Monument aux morts
Monument civique patriotique, construit en 1923, par le sculpteur Claudius Cochet, sculpteur à Porcieu Amblagnieu en Isère et sous la direction de Fleury Raillon, architecte départemental.
Le monument en pierre de Villebois est taillé à la fine boucharde, les arêtes sont relevées au ciseaux polis.
Monument construit en face de l'église, en mémoire aux soldats disparus pendant la guerre de 1914 à 1918.
Les noms des personnes décédées pendant la seconde guerre mondiale 1939 à 1945 ont été ensuite apposés.
Stèle
Le conseil municipal lors de sa séance du 23 août 1996 décide la création d'un Sentier de la Résistance et l'édification d'une Stèle sur l'emplacement de l'ancienne maison du maquis. Après l'acquisition du site, la municipalité de Gruffy, fit ériger, en partenariat avec le Souvenir Français, cette stèle à la mémoire des victimes du nazisme.
L'inauguration, chargée d'émotion eut lieu le 3 mai 1998, en présence d'une foule imposante et de Jean Boisset, Chef des maquisards du secteur, unique rescapé de la tragédie du maquis du Semnoz.
L'association Mémoires au Pays du Chéran présidée par Jean Lyonnaz Perroud, l'écrivain Michel Germain ont documentés les évènements tragiques du 03 décembre 1943, survenus à Gruffy et dans les villages alentours.

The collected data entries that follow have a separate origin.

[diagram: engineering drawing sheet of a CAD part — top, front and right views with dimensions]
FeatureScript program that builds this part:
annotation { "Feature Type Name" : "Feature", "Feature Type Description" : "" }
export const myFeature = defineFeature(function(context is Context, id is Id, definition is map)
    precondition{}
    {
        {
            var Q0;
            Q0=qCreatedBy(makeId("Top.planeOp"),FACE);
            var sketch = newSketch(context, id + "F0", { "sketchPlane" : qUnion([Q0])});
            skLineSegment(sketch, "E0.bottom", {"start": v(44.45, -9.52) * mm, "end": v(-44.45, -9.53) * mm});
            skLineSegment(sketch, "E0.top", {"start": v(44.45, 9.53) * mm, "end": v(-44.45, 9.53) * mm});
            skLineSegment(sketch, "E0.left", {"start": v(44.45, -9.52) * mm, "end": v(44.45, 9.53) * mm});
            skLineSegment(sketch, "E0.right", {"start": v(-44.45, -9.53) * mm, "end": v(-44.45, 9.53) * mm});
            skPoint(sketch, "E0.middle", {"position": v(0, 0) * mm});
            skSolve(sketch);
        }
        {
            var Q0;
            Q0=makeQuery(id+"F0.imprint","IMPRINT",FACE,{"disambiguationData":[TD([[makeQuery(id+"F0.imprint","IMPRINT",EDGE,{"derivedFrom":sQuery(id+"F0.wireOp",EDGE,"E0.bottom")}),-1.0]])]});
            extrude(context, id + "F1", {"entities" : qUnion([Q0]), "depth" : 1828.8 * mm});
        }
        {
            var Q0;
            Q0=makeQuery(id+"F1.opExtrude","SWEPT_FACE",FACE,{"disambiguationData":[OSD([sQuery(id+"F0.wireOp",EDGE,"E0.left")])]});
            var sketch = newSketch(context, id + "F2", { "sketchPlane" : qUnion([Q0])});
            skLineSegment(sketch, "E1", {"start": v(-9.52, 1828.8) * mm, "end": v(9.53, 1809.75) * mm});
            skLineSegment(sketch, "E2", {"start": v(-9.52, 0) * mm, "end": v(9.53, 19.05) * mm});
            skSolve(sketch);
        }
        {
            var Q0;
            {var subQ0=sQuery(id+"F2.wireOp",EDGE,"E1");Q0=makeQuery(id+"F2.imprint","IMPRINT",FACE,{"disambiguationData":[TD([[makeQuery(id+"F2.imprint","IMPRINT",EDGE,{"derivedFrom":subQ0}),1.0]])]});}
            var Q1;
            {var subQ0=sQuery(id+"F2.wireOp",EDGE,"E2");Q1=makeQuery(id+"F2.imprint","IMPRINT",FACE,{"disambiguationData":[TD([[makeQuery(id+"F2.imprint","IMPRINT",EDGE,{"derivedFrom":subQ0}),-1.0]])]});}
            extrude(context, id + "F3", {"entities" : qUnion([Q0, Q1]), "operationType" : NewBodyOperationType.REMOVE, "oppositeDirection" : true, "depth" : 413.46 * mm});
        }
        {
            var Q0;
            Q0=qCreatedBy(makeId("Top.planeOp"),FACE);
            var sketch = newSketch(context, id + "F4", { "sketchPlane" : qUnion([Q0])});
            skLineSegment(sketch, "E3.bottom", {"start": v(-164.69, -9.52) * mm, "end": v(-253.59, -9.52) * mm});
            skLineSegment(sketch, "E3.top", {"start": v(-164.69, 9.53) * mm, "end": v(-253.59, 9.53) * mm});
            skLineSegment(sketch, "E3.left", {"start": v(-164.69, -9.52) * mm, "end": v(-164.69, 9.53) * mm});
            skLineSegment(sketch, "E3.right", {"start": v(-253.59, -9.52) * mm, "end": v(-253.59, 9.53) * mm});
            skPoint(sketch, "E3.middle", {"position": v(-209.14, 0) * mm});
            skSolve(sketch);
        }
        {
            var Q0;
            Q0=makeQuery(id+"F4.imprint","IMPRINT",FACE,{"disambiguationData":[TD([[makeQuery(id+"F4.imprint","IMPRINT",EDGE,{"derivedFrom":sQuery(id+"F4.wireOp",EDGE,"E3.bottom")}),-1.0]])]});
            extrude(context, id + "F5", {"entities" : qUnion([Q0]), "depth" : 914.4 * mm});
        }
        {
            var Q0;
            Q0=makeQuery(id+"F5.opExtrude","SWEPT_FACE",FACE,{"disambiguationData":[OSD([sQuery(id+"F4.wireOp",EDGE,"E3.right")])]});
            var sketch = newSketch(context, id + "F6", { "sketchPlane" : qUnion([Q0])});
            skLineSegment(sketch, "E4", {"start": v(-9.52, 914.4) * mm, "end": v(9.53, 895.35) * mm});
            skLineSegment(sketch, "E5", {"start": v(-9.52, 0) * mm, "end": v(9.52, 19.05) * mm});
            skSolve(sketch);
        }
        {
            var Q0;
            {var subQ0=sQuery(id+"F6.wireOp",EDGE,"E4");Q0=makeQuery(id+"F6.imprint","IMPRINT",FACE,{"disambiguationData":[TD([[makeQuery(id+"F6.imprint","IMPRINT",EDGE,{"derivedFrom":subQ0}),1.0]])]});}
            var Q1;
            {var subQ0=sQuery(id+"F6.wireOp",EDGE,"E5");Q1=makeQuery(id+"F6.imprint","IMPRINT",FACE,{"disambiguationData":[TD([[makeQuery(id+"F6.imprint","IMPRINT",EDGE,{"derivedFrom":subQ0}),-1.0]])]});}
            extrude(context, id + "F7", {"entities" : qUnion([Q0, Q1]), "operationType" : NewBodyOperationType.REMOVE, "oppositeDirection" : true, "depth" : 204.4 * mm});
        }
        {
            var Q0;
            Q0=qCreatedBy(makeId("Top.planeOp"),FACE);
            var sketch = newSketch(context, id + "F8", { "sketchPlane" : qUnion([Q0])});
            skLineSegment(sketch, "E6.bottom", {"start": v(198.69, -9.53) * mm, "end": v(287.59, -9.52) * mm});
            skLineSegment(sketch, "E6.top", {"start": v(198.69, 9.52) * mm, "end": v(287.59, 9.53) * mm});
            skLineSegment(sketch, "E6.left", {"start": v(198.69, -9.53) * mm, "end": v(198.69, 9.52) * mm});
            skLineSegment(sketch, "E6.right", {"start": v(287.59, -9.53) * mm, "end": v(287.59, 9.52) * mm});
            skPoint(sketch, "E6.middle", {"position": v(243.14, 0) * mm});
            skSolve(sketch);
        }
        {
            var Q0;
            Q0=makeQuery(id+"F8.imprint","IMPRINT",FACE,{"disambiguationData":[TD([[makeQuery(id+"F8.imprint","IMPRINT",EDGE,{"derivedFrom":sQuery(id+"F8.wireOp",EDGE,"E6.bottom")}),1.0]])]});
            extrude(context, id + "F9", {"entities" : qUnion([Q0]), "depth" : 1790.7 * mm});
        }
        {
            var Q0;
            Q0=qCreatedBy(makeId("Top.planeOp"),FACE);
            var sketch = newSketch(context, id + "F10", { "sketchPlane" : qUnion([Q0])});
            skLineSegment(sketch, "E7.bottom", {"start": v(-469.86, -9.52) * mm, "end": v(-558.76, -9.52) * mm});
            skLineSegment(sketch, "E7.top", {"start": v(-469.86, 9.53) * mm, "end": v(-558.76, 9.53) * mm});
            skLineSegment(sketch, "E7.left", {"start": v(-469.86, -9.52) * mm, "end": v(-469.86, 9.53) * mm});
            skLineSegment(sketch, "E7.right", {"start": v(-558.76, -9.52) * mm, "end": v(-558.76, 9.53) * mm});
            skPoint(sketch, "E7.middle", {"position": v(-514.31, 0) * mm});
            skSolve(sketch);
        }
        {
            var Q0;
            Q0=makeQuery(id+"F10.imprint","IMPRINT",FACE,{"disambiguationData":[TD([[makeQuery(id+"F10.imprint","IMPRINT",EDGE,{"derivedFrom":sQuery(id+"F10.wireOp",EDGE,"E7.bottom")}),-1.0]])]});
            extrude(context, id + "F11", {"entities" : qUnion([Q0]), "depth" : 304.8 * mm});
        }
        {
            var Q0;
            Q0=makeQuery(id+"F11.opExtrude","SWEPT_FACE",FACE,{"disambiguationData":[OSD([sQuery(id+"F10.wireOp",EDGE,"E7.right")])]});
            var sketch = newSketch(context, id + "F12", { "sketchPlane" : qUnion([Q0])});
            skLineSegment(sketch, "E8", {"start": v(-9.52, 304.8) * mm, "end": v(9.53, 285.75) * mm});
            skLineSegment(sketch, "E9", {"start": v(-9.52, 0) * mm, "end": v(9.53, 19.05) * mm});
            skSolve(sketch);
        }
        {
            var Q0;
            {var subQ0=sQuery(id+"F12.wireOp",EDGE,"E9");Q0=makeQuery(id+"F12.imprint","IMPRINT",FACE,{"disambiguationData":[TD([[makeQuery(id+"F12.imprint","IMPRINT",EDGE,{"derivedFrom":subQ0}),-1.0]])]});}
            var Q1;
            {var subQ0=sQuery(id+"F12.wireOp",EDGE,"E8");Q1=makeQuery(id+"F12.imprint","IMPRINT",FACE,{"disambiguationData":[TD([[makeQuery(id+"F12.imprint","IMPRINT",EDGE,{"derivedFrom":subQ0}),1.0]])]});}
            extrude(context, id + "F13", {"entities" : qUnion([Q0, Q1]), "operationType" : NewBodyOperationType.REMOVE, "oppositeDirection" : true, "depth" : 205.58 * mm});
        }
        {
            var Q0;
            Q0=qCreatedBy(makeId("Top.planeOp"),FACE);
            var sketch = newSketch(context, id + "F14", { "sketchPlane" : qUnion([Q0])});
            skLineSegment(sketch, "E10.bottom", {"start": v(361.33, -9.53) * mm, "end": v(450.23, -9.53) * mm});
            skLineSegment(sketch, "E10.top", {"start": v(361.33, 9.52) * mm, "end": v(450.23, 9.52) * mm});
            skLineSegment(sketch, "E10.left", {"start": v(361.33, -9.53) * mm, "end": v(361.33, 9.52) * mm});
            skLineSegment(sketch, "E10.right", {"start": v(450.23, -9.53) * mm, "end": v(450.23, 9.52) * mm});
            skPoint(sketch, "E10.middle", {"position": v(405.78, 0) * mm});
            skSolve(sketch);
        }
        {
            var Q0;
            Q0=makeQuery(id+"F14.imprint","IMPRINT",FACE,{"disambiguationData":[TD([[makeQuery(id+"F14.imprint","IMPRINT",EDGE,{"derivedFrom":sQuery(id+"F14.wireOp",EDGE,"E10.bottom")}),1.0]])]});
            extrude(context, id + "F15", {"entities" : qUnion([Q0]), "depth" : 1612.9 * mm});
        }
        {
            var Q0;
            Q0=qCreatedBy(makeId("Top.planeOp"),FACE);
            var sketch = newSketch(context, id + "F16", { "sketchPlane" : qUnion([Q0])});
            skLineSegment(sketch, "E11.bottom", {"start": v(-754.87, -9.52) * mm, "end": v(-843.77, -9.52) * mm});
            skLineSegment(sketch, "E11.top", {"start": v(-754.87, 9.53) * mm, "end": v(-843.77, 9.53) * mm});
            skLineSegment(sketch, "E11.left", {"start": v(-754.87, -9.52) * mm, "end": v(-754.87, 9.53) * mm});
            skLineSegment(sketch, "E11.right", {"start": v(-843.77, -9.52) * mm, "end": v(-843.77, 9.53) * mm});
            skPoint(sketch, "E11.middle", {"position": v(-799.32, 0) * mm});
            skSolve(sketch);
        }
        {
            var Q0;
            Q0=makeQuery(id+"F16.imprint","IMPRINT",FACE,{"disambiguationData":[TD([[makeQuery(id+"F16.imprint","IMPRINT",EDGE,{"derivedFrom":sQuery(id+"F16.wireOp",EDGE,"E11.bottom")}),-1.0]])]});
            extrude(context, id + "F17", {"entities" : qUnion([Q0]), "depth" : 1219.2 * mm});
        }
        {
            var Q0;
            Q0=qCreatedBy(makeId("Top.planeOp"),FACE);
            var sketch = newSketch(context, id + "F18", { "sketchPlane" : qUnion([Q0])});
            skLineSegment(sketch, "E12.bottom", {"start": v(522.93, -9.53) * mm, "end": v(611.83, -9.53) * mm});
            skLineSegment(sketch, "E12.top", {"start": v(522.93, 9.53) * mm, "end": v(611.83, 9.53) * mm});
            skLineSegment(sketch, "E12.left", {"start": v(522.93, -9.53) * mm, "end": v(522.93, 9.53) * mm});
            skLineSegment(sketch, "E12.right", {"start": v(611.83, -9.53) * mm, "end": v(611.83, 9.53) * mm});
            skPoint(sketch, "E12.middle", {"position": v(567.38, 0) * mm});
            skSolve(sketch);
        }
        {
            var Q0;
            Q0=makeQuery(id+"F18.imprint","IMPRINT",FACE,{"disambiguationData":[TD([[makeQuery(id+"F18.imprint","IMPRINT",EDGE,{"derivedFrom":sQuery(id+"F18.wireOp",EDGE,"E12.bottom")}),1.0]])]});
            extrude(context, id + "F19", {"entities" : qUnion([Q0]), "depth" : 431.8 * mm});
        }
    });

Plaque commémorative de Mr Joseph Dalby
Sur la façade du Tabac-presse actuel, lieu où Mr Joseph Dalby, boulanger qui a ravitaillé les maquisards cachés dans le Semnoz, fut exécuté par la Gestapo et selon plusieurs témoignages en présence de Klaus Barbie en 1943. La boulangerie a été entièrement incendiée.
Plaque commémorative de la place des Frères Anselmet
Sur le mur de la Bibliothèque, en hommage à Messieurs Francis et Marius Anselmet, résistants de l'Armée secrète, déportés à Mauthausen en janvier 1944. Francis y est décédé en février 1944.
Georges Duffaud (école) :
Georges Duffaud, né au Buissons, aux confins de Gruffy et Viuz-la-Chiesaz :
en hommage, son nom à été attribué à l’école élémentaire de Gruffy. Né le 12 octobre 1923 à Viuz-la-Chiésaz (Haute-Savoie), Georges Duffaud a été enseveli vivant le 19 août 1944 à Livet-et-Gavet (Isère) ; élève instituteur ; résistant de l’Armée secrète, homologué membre des Forces françaises de l’Intérieur avec le grade de capitaine et interné résistant.
La grotte du Maquis
Située sur un éperon rocheux et d'accès difficile, la grotte a servi de refuge aux maquisards. Une plaque commémorative (Souvenir Français) et une photographie des deniers maquisards sont toujours visibles et attestent de cet épisode dramatique. On y trouve encore le bois récolté et quelques casseroles. Sur le sentier de la résistance, montée du Semnoz à coté du cimetière, cette grotte a abrité les maquisards pendant de longues semaines. Avec l'arrivée du mauvais temps, ils sont descendus s'installer sur la "baraque à Joson", lieu du drame du 03 décembre 1943 et d'édification de la stèle.